In essence, the unrestricted dumping of dangerous mine wastes or  foreign substances such as industrial toxic wastes in rivers in mining areas across Liberia often interfere with the country’s biomass's metabolism,  induce organogenesis failures, conatal/congenital abnormalities, body dysmorphic changes and create huge health problems and public disasters that no amount of money can mitigate in the future.  Often people in mining communities in Nimba, Bong, and Grand Bassa are exposed to and forced to swim in, drink, and consume fishes from the contaminated rivers, creeks, estuaries, and streams due to ill-treated or non-treated of chemical wastes and debris from these mining companies that regularly seep into the ground water and soil. As a result, many Liberian families in these mining communities, especially women and children, are particularly susceptible to water pollution due to the role they play in the family, which involves contact with water sources for performing the household chores like collecting water, washing clothes, utensils, and bathing children.

Now, in order to develop the aquatic biomass in Liberia amid incessant iron ore mining operations, the Liberian government needs to identify rivers and ponds throughout the country for large scale commercial fishing and fish-cum-livestock farming.  These large scale commercial fishing and fish-cum-livestock farming can serve not only as sources for additional revenue generation in Liberia, but also as development strategies to keep Liberian rivers and streams from unnecessary industrial wastes dumping and contamination. The government could undertake these projects in many ways, but one practical way is to promote donors buy-in and investment by Liberians in the Diaspora and provide training for select population groups in Liberia to learn how to live on ponds or integrate fish-cum-livestock farming into their daily lives.  Liberians should own these fish-cum-livestock projects and seek long term investment to subsidize the cost of modifying the ponds for this purpose. And in the process, Liberians should seek to combine lake and pond design and water quality management to produce commercial fishing in Liberia as both a source of sustainable food and trade.

# REQUIREMENT 1
Answer these questions from the text on mining waste and fish farming in Liberia:
(a) Which three areas are named as having mining communities exposed to contaminated rivers?
(b) Which members of Liberian families does the text call particularly susceptible to water pollution?
(c) Besides donors, whose investment should the government promote?
# REQUIREMENT 2
Continue the text on mining waste and fish farming in Liberia from the point where it ends.
The entries have no connection to the text above.

# THE DATA
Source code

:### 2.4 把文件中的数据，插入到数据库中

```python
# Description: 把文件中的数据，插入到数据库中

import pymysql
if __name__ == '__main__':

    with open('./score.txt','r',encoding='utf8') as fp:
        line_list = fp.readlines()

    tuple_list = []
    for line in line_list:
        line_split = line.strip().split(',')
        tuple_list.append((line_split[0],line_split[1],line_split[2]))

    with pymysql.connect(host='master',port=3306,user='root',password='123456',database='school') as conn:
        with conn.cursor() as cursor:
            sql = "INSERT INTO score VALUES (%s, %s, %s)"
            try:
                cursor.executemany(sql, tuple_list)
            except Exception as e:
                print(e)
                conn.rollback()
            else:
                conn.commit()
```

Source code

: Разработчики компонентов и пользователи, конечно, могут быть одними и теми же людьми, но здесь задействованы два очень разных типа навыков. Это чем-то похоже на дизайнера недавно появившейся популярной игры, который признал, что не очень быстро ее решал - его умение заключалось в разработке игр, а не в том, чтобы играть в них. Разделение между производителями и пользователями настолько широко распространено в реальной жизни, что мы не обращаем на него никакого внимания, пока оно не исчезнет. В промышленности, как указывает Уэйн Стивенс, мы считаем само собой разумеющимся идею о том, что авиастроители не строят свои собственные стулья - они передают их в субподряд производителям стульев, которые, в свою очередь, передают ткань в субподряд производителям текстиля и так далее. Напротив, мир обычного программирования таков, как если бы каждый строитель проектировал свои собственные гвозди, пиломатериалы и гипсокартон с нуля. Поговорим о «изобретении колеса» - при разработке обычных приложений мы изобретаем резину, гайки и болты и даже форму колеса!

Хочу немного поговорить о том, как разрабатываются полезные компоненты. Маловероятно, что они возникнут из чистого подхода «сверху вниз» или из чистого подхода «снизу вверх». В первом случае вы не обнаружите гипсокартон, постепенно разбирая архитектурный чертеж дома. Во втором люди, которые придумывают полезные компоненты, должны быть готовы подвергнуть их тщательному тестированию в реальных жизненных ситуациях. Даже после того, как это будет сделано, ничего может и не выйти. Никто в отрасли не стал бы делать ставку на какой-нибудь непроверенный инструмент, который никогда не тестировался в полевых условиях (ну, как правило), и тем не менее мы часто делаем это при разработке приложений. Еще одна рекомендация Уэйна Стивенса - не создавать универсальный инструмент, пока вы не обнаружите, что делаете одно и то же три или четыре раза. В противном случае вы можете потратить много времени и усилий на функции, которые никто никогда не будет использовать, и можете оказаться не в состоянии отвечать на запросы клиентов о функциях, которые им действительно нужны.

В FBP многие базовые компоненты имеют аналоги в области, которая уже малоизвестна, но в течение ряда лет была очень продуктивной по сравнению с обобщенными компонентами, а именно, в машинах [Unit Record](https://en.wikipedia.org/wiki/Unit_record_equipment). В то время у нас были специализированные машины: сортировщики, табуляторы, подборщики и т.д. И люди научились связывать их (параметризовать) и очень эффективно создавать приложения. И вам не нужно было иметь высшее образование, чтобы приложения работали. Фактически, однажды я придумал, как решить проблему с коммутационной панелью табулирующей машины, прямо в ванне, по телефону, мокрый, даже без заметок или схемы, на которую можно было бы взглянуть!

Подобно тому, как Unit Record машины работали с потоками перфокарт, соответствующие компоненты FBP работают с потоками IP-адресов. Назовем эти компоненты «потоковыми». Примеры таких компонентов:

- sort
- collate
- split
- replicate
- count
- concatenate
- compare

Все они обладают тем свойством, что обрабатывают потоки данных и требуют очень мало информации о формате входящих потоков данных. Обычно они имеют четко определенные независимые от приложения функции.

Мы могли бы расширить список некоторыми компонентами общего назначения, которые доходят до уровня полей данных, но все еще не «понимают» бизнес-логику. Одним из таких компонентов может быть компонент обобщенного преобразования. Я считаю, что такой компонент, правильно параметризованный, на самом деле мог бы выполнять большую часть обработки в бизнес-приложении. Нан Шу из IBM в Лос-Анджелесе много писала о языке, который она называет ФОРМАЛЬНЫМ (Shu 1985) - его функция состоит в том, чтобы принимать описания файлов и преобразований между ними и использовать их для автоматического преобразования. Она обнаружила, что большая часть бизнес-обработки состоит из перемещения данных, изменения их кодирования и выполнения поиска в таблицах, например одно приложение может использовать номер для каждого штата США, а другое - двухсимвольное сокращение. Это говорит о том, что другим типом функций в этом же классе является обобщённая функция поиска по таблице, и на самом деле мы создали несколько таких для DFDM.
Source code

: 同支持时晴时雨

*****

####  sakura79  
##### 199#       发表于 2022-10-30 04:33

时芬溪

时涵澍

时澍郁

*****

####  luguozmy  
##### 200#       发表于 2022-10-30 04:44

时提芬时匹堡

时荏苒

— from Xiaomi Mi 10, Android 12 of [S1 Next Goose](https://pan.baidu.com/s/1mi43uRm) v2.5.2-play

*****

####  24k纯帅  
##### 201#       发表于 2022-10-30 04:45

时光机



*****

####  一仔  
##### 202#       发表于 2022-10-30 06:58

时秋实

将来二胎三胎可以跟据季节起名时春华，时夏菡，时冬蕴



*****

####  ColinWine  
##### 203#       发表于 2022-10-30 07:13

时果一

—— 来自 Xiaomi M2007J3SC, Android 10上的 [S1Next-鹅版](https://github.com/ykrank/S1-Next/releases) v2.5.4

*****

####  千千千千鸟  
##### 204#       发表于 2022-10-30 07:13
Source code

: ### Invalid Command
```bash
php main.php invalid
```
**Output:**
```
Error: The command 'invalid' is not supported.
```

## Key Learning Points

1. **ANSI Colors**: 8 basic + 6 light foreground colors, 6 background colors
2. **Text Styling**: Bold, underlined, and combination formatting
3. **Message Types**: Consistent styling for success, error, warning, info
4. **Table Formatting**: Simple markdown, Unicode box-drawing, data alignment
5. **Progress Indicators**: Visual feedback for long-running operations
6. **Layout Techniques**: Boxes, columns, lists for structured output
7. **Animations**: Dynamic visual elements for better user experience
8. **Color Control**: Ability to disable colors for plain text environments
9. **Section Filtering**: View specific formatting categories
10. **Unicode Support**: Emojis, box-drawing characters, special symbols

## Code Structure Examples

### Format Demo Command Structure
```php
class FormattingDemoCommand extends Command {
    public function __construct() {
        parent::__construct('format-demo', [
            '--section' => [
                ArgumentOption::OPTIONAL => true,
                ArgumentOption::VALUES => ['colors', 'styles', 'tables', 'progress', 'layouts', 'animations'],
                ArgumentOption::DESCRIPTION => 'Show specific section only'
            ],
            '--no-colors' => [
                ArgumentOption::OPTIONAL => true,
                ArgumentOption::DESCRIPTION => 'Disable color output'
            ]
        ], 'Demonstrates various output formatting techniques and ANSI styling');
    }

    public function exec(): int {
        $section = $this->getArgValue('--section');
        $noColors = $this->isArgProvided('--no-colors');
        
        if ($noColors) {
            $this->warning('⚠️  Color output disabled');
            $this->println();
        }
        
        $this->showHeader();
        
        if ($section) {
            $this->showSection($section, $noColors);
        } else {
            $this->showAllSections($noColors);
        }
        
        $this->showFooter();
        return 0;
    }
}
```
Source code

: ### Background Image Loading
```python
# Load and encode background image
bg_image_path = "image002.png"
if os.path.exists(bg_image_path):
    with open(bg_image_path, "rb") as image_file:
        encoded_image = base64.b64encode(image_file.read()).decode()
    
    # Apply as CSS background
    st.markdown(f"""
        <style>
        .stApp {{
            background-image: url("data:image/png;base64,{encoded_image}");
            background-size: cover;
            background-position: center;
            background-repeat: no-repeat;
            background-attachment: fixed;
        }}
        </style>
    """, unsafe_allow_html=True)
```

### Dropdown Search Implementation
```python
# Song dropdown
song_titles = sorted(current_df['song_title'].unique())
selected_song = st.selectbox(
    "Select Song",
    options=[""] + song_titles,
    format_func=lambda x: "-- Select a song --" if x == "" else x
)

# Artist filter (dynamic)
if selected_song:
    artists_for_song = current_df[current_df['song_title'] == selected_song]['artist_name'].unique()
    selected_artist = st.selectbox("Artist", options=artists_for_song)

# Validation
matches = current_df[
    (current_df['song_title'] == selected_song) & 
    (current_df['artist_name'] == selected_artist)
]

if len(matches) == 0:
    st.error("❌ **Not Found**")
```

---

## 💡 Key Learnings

# EXERCISE OUTPUT 1
(a) Nimba, Bong, and Grand Bassa.
(b) Women and children.
(c) Liberians in the Diaspora.

# EXERCISE OUTPUT 2
Indeed, commercial fishing for sustainable food and trade forms the pillars of aquatic biomass development in places like China, the Philippines, and Hungary, and Liberia can do the same. For example, between 1990 and 1997, China was ranked one in the world in fishery output, producing 28.13 million tons of fish in 1996 alone.  The development of fisheries in China created more job opportunities for many people in China’s fishery regions and rural areas, including the landmark 1996 employment record of 12.08 million laborers in fisheries production. Similarly, in 1974 fish production in the Philippines claimed to 1.3 million tons through effective use of that country’s aquatic biomass, while in Hungary, the total catch of the Hungarian fishery sector stood at 28,633 metric tons, of which 20,977 ton was sold into the markets, and the reminder used as broodstock and restocking for fish ponds and fish-cum-livestock farms.

Mind you, I am not arguing that Liberians are not fishing, nor do I think that Liberia can compete with the fishery outputs of China, the Philippines, and Hungary overnight.  But my point is that the average annual fishery production in Liberia is quite low for the country's rivers and other water sources, so the country needs to establish an Economic Development Plan that will acquire the latest fishery production technology to increase fish production in Liberia by at least two or threefold over present production levels. Besides, we need to change our fishing strategies in Liberia from a focus on simply catching fish regardless of size, to a focus on  a special economic and technical sector that includes catching, breeding, processing, logistics mechanics, servicing, trading in fisheries on the open markets. For example, in 2000 aquatic exports of Vietnam reached US$ 1.478 billion, according to the World Trade Organization.  Vietnam’s fishery industry employed in excess of 500,000 people, and Vietnam became a major supplier of fish to estimated 60 nations and territories worldwide. And, given its abundant water resources, Liberia has equal chance as China, the Philippines, Hungary, and Vietnam to develop its aquatic biomass by emphasizing  fishery production of its diverse and reach fisheries, including crustaceans, fish, and molluscs through the establishment of fish ponds and fish-cum-livestock farms in selected areas of Liberia.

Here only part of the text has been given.